Question
My oldest son (5 years old, big brother) lately has been using negative words and actions against my middle child (3 years old, middle brother). He says he doesn’t like to play with him, he isn’t very nice to him (especially in front of other people) and what bothers me the most is that he allows his friends to mistreat his brother too. No matter what I say he says he doesn’t care. I’m confused because he’s not like this with anyone else and is otherwise a sweet and empathetic boy.
My middle son (3 years old, middle child) has been acting out lately. For example, today he literally took his pants off and peed in our living room. I need help
Thank you
Answer
What your boys are doing is normal and expected, especially now that your oldest is closer to 6.

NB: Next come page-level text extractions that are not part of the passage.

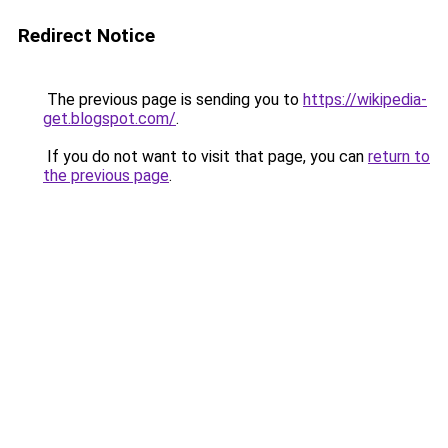
Redirect Notice
The previous page is sending you to
https://wikipedia-
get.blogspot.com/
.
If you do not want to visit that page, you can
return to
the previous page
.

Here are ways to manage in the moment:
Helping them in the midst of a fight.
Whenever two children hurt one another it is appropriate to go to the hurt one first. When you go there you narrate what just happened. You could say “Buddy, you’re so sad and shocked just like mommy. Your sibling got overwhelmed with their feelings and they let their anger take over and they hurt you” then you would hug the hurt sibling for a bit until they are calm and then you head over to other child and say something like “baby you let your feelings take over your thinking and you hurt your sibling. Let’s go say sorry to them and next time just tell us how you’re feeling rather than show us”
This is enough. The GUILT of hurting their sibling is the CONSEQUENCE. A time out or taking away a screen is not as powerful as the intrinsic feelings of letting down their parent and their sibling Repeat and remind and do this intervention vice versa depending on who hits whom. This works with the nanny, the grandma, anyone that a child hits.
The lesson and the big key to switch is how they express emotion. It is immature and expected for them to hit, push, say something mean. Your children are showing each other how they feel and trying to make the other person feel how they feel rather than saying it. Keep up that lesson. This is a repeat and remind type boundary since the feelings are overwhelming
Try never to label children as perpetrators or victims. It takes away the concept of choosing your actions and responses. It keeps them stuck in a label. It makes you, the parent, less empathic to the child’s emotional experience. It creates sibling rivalry because they begin to feel like they are “always” the perpetrator and no one understands their experience.